I first came to Dr. Brothwell in the spring of 2001. It was two years after my 18 year old son had been killed in a fiery auto crash. I was broken and unable to comprehend the world. Nothing made sense. I was in so much pain that I had to leave the job I loved and go on Social Security disability.

From the very beginning, Dr. Brothwell’s loving and caring nature showed through. I knew that I was in a safe place to express my grief and pain. Often I would fall apart during therapy, only to be brought back to a calm place before I left. Dr. Brothwell let me talk about my love for my son and my feelings about my loss. She validated those feelings.

We worked hard each week, sometimes using EMDR to take the reliving of the events of the tragedy, and process them into memories instead of present terrors. Working with EMDR, the terrors often arose, the immediate emotions and panic of the death. But Dr. Brothwell always gave me a secure and caring place to feel those feelings. She would then bring me back to a better place before I left the session. After many months of work the terrors and grief turned into a place where I could think of my son without the intense pain.

Dr. Brothwell also recognized when I needed medical help for my depression and anxiety. She worked with my psychiatrist to put me in a better place to explore and deal with the devastating emotions I was feeling. She encouraged me when I was well and wanted to get off some of those medicines, and worked with my psychiatrist for that to happen.

Dr. Brothwell encouraged me to write the poetry which expressed my feelings, and she read and kept each poem I brought her. She encouraged every step I took toward spiritual growth, whether it was my traditional religion or my search through alternative spiritualities. She suggested ways I could find those alternative spiritual expressions in the community. She pointed me in many spiritual directions which helped me to heal. I can only believe that God led me to Dr. Brothwell so that Dr. Brothwell could lead me back to God.

It took a few years to feel happiness. But I needed to feel the joy that I had when my children were both alive. Dr. Brothwell helped me see this joyous world, through her own joy and love, through encouraging my attachments to family and friends, through accepting me just the way I was at that time. In time my joy returned and I feel gratitude in my heart every day.

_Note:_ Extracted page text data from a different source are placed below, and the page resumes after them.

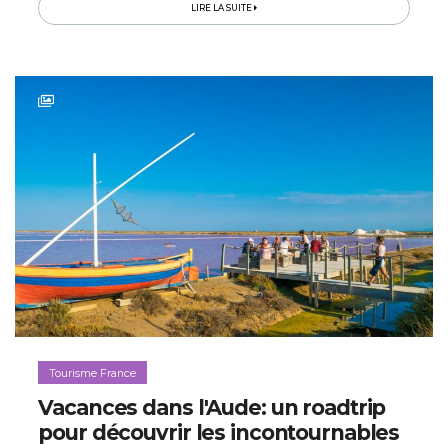
LIRE LA SUITE
Tourisme France
Vacances dans l'Aude: un roadtrip
pour découvrir les incontournables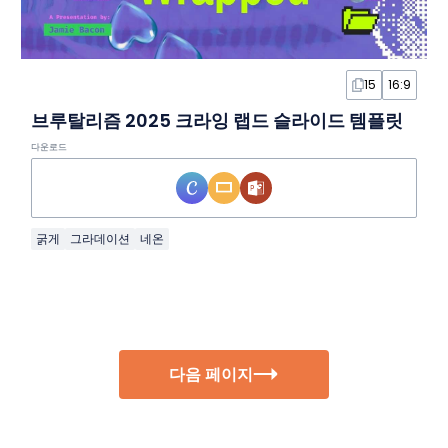
15
16:9
브루탈리즘 2025 크라잉 랩드 슬라이드 템플릿
다운로드
굵게
그라데이션
네온
다음 페이지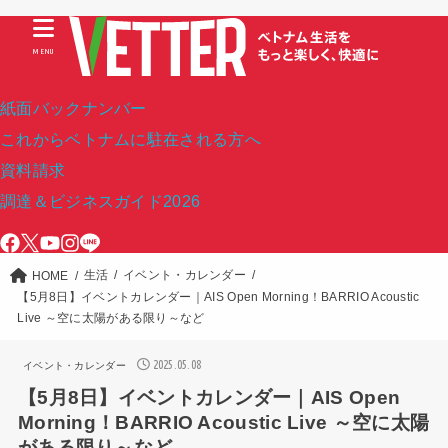
MENU
紙面バックナンバー
これからベトナムに駐在される方へ
資料請求
調達＆ビジネスガイド2026
生活
イベント・カレンダー
HOME
【5月8日】イベントカレンダー｜AIS Open Morning！BARRIO Acoustic
Live ～空に太陽がある限り～など
2025.05.08
イベント・カレンダー
【5月8日】イベントカレンダー｜AIS Open
Morning！BARRIO Acoustic Live ～空に太陽
がある限り～など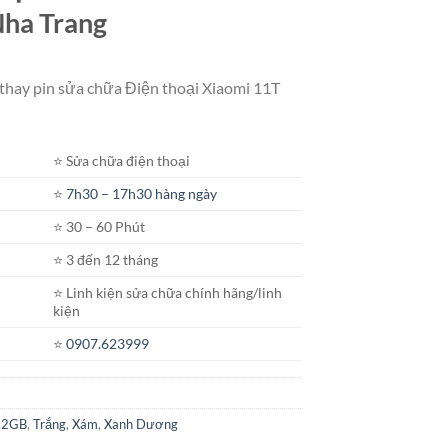
Nha Trang
 thay pin sửa chữa Điện thoại Xiaomi 11T
⭐️ Sửa chữa điện thoại
⭐️
7h30 – 17h30 hàng ngày
⭐️ 30 – 60 Phút
⭐️ 3 đến 12 tháng
⭐️ Linh kiện sửa chữa chính hãng/linh
kiện
⭐️
0907.623999
 12GB
,
Trắng
,
Xám
,
Xanh Dương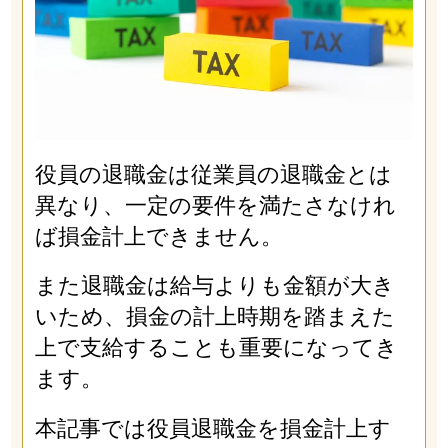
役員の退職金は従業員の退職金とは
異なり、一定の要件を満たさなけれ
ば損金計上できません。
また退職金は給与よりも金額が大き
いため、損金の計上時期を踏まえた
上で支給することも重要になってき
ます。
本記事では役員退職金を損金計上す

After the deep grief and pain had left, I was often unable to know what issues I needed to feel or address. Dr. Brothwell used NET therapy to let my body direct us to where I needed work. I still attend therapy eight years later, but not because I have grief or depression. Instead, Dr. Brothwell now helps me to grow as a person. There is so much to learn about my path in life, and Dr. Brothwell helps me to tread the path that will lead me to that knowledge.